──────── Working data ────────
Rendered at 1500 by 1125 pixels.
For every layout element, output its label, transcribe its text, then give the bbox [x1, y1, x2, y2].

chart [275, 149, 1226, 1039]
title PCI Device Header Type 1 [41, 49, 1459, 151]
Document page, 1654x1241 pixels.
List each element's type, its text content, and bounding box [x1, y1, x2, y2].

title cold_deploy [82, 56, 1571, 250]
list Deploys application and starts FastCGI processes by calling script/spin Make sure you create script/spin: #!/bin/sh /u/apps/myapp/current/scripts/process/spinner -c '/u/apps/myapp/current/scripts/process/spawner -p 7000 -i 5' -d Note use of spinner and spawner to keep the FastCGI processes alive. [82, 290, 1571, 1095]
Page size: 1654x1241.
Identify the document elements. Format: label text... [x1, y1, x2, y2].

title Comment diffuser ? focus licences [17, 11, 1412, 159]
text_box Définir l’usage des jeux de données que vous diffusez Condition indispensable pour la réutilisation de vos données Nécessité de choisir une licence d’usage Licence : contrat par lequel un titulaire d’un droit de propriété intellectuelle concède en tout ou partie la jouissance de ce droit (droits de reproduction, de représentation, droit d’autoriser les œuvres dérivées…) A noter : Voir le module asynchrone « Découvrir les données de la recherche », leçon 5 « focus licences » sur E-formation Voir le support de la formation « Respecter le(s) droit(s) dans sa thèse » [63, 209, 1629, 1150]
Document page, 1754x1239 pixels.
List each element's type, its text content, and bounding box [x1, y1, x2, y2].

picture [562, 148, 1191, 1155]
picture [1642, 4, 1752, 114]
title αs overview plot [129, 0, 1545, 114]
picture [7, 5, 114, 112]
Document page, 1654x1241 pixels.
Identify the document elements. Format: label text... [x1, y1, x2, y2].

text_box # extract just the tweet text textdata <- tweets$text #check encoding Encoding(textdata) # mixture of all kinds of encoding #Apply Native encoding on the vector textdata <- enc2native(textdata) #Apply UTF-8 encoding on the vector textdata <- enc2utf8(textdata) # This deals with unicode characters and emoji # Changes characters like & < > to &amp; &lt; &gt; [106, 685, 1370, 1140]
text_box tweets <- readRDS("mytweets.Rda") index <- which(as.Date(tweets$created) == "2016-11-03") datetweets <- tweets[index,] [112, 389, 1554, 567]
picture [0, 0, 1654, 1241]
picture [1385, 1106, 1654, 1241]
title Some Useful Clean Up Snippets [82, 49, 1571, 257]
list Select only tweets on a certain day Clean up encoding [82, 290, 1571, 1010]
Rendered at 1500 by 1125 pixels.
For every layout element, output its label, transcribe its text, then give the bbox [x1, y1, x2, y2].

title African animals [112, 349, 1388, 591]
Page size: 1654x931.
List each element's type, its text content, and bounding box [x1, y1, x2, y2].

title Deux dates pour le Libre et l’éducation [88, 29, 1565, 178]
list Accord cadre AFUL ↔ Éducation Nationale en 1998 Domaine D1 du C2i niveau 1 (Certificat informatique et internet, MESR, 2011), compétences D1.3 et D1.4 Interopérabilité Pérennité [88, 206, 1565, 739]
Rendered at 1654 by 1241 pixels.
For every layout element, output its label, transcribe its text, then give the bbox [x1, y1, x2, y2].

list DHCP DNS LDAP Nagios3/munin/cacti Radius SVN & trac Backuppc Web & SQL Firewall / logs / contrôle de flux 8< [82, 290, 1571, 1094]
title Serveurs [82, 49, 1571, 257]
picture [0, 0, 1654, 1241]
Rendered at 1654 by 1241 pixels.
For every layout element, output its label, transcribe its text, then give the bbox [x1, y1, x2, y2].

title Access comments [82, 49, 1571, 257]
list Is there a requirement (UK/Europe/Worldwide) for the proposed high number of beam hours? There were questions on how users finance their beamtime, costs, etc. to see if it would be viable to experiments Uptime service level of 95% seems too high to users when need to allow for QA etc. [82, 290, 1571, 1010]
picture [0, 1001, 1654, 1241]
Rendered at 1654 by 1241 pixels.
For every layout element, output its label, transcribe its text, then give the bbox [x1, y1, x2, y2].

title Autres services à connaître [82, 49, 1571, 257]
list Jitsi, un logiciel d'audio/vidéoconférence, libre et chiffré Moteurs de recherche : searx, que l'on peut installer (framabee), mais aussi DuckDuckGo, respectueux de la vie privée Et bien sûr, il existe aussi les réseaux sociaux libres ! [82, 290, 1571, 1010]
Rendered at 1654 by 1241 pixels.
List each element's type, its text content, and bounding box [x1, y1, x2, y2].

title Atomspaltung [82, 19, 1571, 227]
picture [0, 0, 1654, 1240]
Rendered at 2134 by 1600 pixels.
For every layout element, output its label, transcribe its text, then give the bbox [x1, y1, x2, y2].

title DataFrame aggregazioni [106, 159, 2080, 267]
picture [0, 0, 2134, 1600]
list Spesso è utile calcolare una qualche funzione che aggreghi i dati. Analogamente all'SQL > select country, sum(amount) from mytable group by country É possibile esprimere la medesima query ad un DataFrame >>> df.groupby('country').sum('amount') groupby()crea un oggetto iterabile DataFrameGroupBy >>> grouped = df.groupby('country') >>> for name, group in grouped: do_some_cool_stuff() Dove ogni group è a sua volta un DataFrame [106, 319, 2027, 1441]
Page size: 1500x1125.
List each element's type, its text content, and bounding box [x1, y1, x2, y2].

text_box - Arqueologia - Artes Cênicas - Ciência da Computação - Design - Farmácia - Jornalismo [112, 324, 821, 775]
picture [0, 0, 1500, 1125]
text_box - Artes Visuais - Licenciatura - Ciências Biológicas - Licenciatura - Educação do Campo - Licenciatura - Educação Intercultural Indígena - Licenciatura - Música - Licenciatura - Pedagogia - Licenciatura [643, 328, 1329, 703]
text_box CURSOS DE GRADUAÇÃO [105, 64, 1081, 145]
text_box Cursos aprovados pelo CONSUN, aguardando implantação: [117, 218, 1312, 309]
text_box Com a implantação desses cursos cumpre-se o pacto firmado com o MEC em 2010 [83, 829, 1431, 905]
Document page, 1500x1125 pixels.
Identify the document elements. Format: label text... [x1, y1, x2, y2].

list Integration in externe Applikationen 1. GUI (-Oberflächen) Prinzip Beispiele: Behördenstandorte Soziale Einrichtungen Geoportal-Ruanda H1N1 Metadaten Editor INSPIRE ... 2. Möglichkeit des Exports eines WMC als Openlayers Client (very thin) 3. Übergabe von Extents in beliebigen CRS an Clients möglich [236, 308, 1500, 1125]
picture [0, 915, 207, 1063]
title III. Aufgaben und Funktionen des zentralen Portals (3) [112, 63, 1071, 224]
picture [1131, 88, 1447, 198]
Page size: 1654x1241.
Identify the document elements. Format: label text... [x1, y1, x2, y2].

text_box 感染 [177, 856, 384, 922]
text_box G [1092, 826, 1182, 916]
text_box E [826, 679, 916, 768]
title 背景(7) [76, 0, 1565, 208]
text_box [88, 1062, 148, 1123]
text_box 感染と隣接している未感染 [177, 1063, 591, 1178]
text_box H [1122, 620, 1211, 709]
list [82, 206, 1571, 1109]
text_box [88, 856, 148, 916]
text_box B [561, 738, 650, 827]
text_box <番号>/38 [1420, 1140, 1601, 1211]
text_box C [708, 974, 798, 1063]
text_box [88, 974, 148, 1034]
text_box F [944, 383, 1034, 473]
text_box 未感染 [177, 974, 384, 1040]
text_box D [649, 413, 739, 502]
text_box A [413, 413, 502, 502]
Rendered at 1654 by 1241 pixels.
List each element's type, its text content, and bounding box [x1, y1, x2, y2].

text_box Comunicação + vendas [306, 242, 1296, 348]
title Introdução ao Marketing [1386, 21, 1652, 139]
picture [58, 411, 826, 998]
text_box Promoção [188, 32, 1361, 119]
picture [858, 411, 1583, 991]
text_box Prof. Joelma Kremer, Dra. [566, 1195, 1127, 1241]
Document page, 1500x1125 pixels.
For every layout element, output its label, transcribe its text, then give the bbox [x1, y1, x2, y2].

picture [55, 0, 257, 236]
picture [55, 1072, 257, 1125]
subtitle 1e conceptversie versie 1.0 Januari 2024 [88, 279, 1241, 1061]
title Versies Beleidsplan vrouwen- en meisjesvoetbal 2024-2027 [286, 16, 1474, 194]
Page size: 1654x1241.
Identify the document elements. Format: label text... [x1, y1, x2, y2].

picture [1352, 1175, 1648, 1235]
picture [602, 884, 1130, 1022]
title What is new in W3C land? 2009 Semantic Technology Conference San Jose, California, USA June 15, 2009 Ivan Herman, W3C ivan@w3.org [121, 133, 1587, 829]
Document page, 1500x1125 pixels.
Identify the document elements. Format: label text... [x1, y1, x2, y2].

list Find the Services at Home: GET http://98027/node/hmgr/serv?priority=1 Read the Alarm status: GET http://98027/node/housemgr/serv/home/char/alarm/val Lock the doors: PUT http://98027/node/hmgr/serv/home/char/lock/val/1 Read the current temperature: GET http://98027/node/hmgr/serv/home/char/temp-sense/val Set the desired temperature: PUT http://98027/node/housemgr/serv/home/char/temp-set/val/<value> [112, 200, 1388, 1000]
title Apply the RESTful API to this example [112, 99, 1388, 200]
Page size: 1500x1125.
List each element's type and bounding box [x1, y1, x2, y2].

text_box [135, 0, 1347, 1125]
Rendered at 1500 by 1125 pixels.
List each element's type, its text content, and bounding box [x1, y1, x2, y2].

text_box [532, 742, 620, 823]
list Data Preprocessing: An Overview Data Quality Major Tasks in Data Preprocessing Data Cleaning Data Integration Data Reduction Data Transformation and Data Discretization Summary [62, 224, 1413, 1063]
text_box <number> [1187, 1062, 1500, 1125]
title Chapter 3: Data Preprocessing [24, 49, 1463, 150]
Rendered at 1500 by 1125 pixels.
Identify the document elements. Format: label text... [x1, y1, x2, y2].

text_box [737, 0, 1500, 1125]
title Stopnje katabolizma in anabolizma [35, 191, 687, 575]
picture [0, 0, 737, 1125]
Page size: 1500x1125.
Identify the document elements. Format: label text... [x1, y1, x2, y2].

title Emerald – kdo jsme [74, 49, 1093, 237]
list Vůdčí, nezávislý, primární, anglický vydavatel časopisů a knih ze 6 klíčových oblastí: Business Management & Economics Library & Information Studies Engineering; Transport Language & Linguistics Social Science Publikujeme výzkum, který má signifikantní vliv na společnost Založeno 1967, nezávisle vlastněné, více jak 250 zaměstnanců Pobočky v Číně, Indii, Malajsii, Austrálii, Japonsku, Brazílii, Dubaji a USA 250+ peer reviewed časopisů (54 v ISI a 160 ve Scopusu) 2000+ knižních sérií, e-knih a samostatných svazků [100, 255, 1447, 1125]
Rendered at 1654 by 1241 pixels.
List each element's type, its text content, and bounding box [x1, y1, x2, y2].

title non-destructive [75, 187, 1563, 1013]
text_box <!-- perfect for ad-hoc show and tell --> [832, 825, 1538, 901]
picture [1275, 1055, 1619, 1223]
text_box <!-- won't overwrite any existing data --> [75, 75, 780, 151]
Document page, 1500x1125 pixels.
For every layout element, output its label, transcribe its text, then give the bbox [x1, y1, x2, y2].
────────
• **Written exercise**
Write out the records word for word, from the first line up to and including the line containing "list Deploys application".

• **Exercise result**
Rendered at 1500 by 1125 pixels.
For every layout element, output its label, transcribe its text, then give the bbox [x1, y1, x2, y2].

chart [275, 149, 1226, 1039]
title PCI Device Header Type 1 [41, 49, 1459, 151]
Document page, 1654x1241 pixels.
List each element's type, its text content, and bounding box [x1, y1, x2, y2].

title cold_deploy [82, 56, 1571, 250]
list Deploys application and starts FastCGI processes by calling script/spin Make sure you create script/spin: #!/bin/sh /u/apps/myapp/current/scripts/process/spinner -c '/u/apps/myapp/current/scripts/process/spawner -p 7000 -i 5' -d Note use of spinner and spawner to keep the FastCGI processes alive. [82, 290, 1571, 1095]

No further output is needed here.